╭──
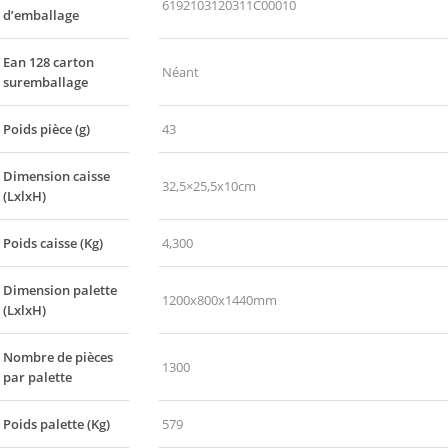
6192103120311C00010
d’emballage
Ean 128 carton
Néant
suremballage
Poids pièce (g)
43
Dimension caisse
32,5×25,5x10cm
(LxlxH)
Poids caisse (Kg)
4,300
Dimension palette
1200x800x1440mm
(LxlxH)
Nombre de pièces
1300
par palette
Poids palette (Kg)
579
╰──
Exercise prompt »
Rewrite the records above with "palette" swapped for "pallet" everywhere it appears, keeping everything else unchanged and leaving out the pictures.

Answer to the exercise »
6192103120311C00010
d’emballage
Ean 128 carton
Néant
suremballage
Poids pièce (g)
43
Dimension caisse
32,5×25,5x10cm
(LxlxH)
Poids caisse (Kg)
4,300
Dimension pallet
1200x800x1440mm
(LxlxH)
Nombre de pièces
1300
par pallet
Poids pallet (Kg)
579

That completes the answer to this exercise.